Data in this exercise –
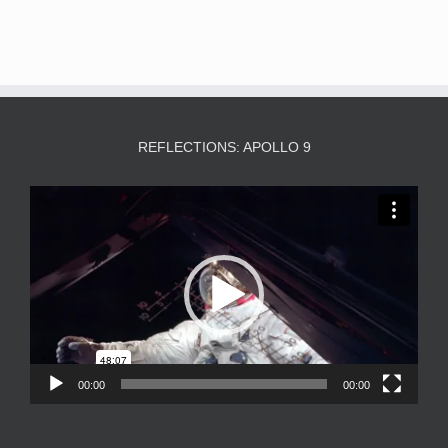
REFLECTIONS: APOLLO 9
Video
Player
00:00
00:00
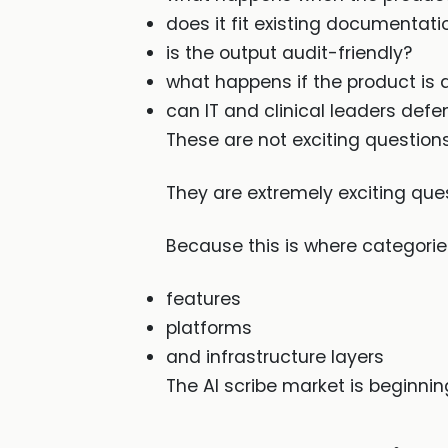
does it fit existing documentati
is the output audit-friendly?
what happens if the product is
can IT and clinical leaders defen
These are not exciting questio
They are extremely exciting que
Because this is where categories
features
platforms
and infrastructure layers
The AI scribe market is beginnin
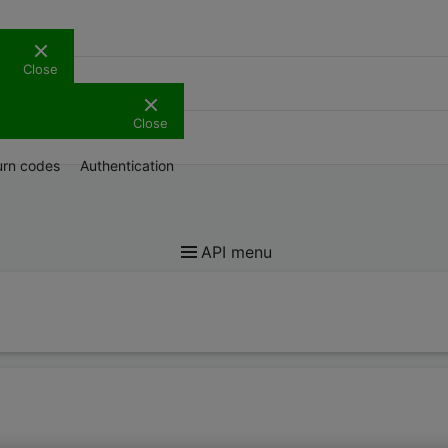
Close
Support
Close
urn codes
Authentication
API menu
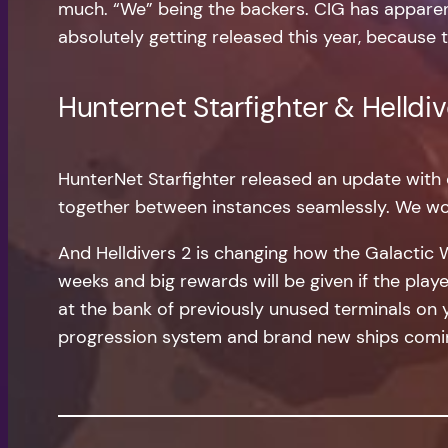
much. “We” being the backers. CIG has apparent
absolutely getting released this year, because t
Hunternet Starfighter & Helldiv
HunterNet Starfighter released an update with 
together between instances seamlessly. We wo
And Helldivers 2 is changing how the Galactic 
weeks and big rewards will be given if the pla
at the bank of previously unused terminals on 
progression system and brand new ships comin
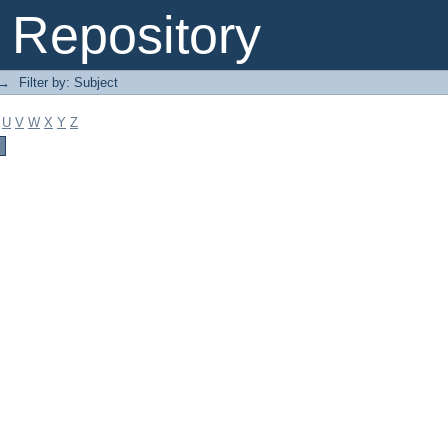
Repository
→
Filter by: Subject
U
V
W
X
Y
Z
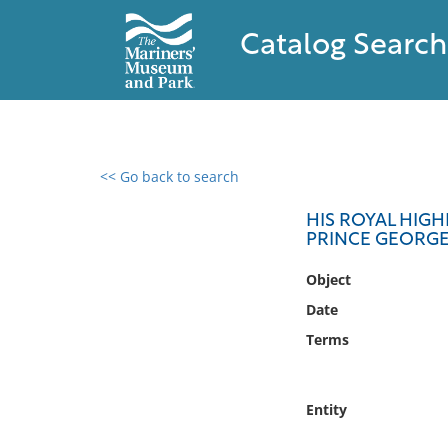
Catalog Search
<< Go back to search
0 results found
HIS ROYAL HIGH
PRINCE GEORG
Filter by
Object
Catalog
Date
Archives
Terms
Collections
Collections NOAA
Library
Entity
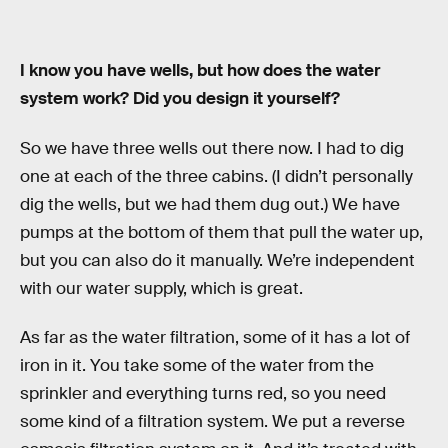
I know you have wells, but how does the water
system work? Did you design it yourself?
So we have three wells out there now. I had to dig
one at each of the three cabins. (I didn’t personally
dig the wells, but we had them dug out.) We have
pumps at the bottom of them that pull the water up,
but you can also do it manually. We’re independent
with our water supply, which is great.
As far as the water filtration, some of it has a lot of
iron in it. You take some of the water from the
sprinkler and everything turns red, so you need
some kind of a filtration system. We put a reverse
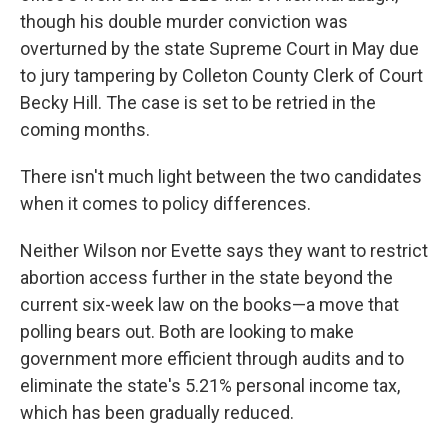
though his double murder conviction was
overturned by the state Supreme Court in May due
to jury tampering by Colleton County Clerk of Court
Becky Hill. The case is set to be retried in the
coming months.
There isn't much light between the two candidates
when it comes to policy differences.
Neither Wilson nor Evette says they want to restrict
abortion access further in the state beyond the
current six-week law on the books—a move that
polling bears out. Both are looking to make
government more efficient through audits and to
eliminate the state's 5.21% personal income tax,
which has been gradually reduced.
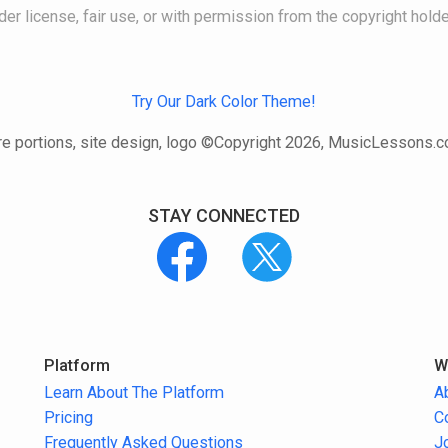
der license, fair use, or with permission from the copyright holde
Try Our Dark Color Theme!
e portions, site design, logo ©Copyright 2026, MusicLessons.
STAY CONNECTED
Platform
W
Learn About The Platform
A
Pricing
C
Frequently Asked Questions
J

==

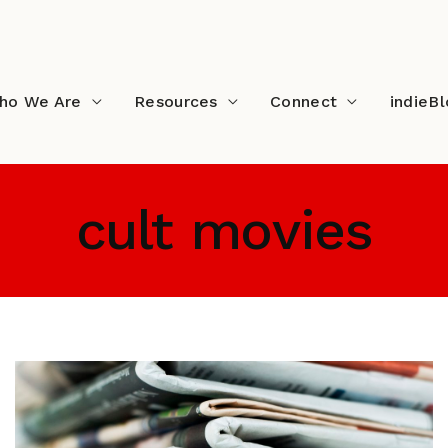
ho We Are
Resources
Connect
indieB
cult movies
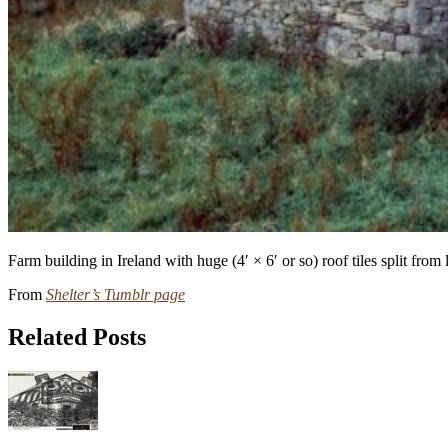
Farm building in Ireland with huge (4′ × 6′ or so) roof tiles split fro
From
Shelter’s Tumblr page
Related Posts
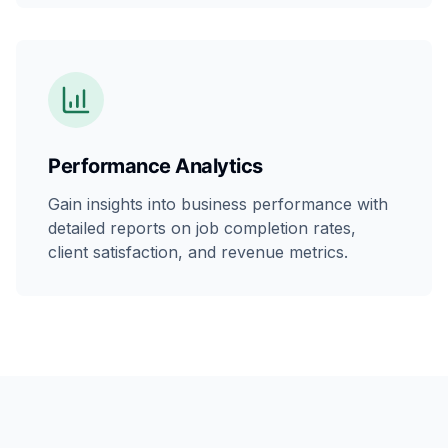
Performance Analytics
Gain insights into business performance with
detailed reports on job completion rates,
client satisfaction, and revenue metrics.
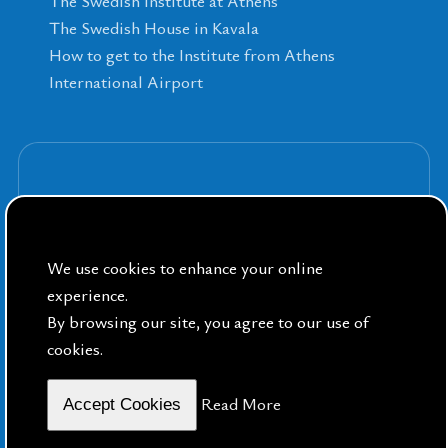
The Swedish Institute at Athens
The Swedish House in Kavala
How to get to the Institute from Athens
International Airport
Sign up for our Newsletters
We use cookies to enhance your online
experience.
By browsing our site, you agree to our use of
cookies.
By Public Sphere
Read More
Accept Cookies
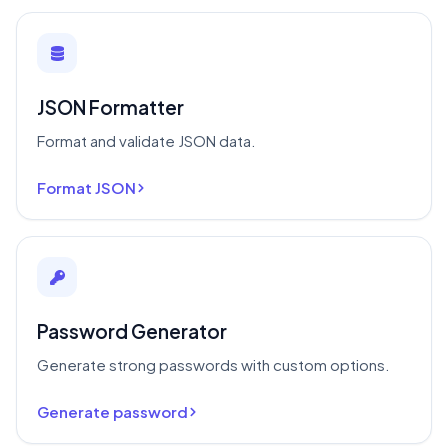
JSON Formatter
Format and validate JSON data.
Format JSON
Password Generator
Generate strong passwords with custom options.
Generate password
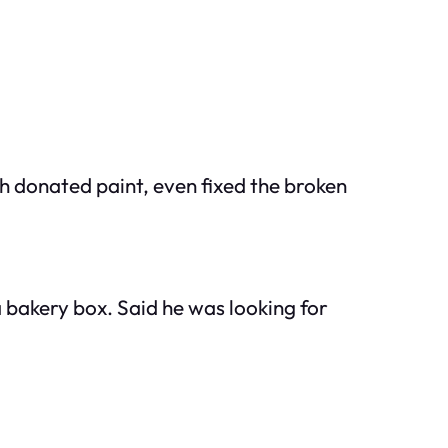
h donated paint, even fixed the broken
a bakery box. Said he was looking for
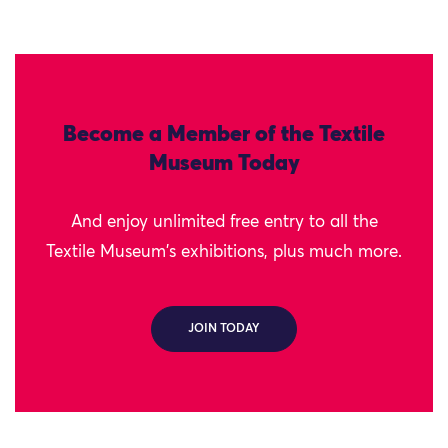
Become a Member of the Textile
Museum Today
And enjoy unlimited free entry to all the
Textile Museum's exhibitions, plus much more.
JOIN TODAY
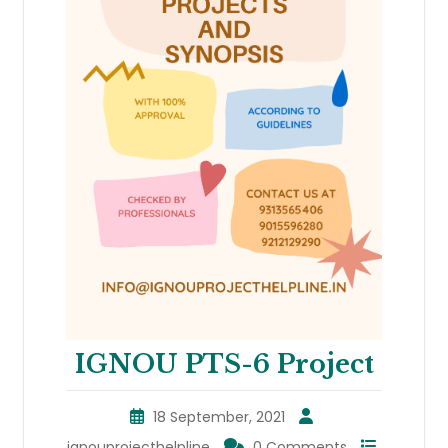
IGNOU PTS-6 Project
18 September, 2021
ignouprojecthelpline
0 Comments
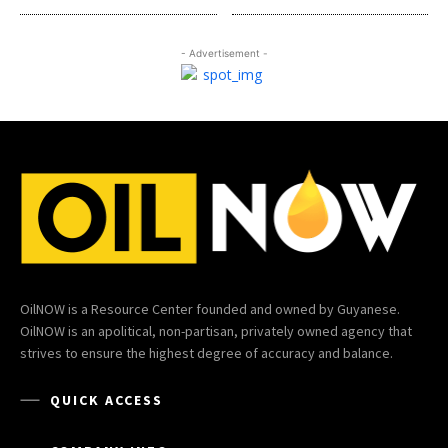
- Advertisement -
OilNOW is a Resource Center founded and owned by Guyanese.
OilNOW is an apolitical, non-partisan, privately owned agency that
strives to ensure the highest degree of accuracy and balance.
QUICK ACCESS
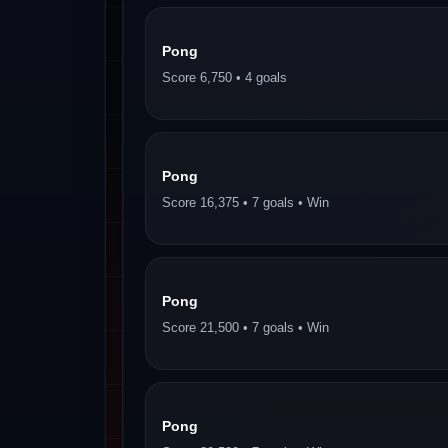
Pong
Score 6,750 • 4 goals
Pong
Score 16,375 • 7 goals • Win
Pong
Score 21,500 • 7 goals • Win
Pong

--

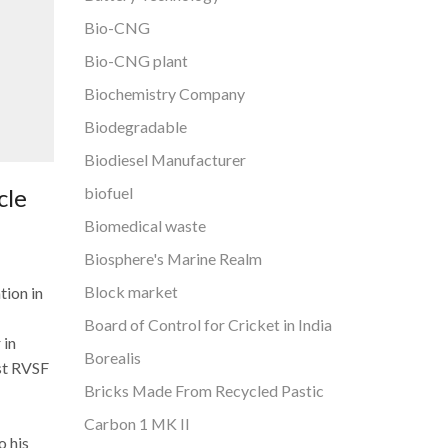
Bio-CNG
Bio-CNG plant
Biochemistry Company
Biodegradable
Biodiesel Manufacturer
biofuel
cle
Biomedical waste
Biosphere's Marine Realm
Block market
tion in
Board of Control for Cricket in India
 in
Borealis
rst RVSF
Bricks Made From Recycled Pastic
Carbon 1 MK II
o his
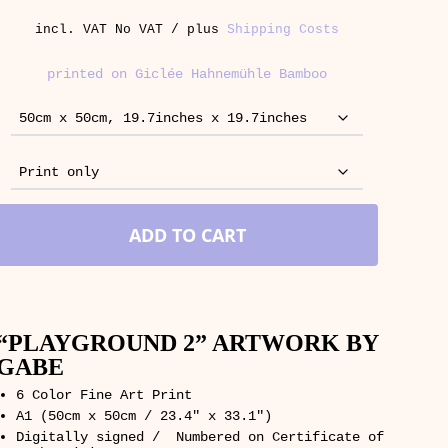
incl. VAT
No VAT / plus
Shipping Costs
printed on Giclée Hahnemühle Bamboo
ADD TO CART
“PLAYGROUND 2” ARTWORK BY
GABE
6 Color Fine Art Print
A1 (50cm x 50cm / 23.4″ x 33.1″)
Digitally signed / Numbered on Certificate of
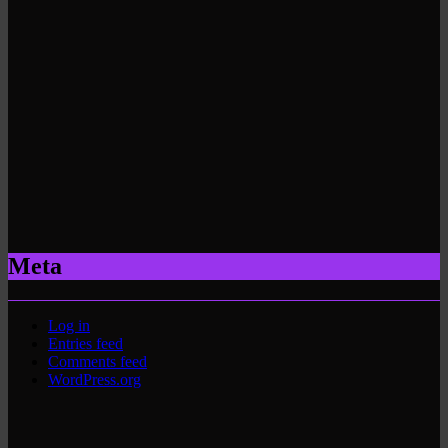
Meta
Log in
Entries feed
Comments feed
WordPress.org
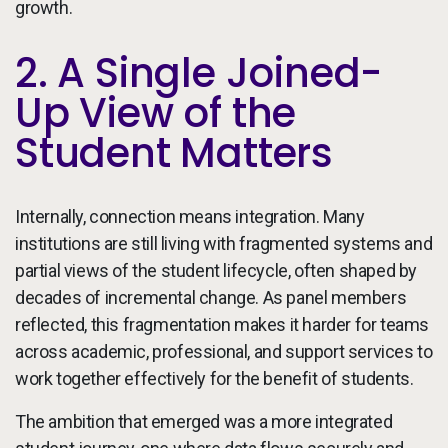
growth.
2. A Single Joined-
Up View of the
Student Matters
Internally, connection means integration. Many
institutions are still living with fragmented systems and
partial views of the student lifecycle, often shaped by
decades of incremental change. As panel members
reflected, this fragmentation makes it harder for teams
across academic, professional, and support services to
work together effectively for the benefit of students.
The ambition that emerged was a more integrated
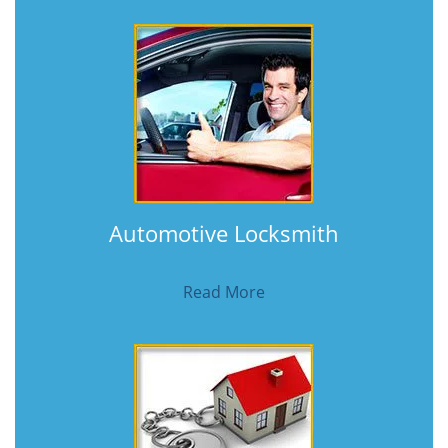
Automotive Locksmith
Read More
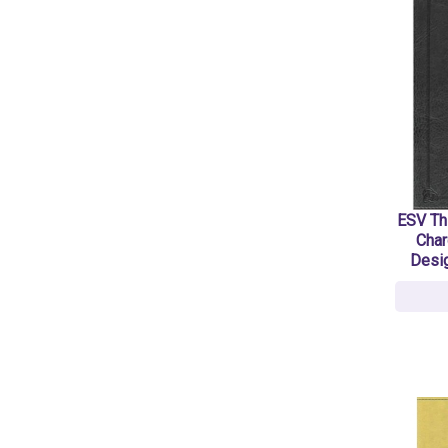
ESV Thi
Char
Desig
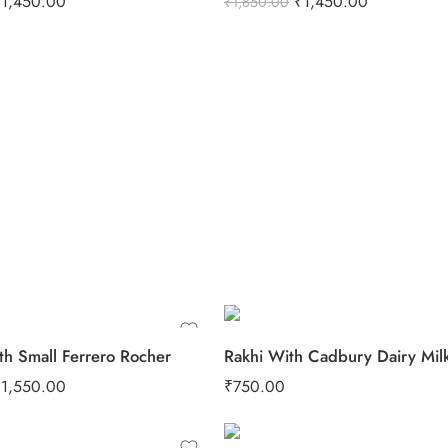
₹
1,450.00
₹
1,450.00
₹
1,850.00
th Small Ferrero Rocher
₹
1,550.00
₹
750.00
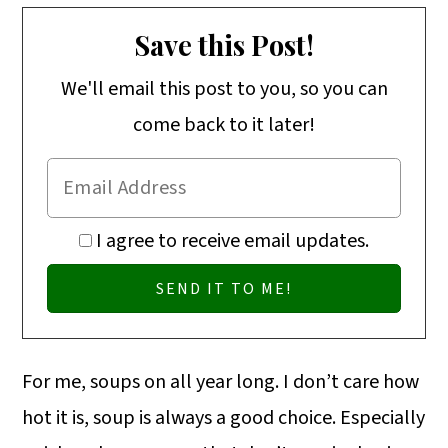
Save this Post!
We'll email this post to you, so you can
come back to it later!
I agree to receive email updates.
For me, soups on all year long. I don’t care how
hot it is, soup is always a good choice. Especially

What to work on – Once the line with "Block market" has been found above, output that line and every later line exactly, stopping after the line with "A1 (50cm x 50cm / 23.4″ x 33.1″)", and omit the pictures.

Finished task –
Block market
tion in
Board of Control for Cricket in India
 in
Borealis
rst RVSF
Bricks Made From Recycled Pastic
Carbon 1 MK II
o his
incl. VAT
No VAT / plus
Shipping Costs
printed on Giclée Hahnemühle Bamboo
ADD TO CART
“PLAYGROUND 2” ARTWORK BY
GABE
6 Color Fine Art Print
A1 (50cm x 50cm / 23.4″ x 33.1″)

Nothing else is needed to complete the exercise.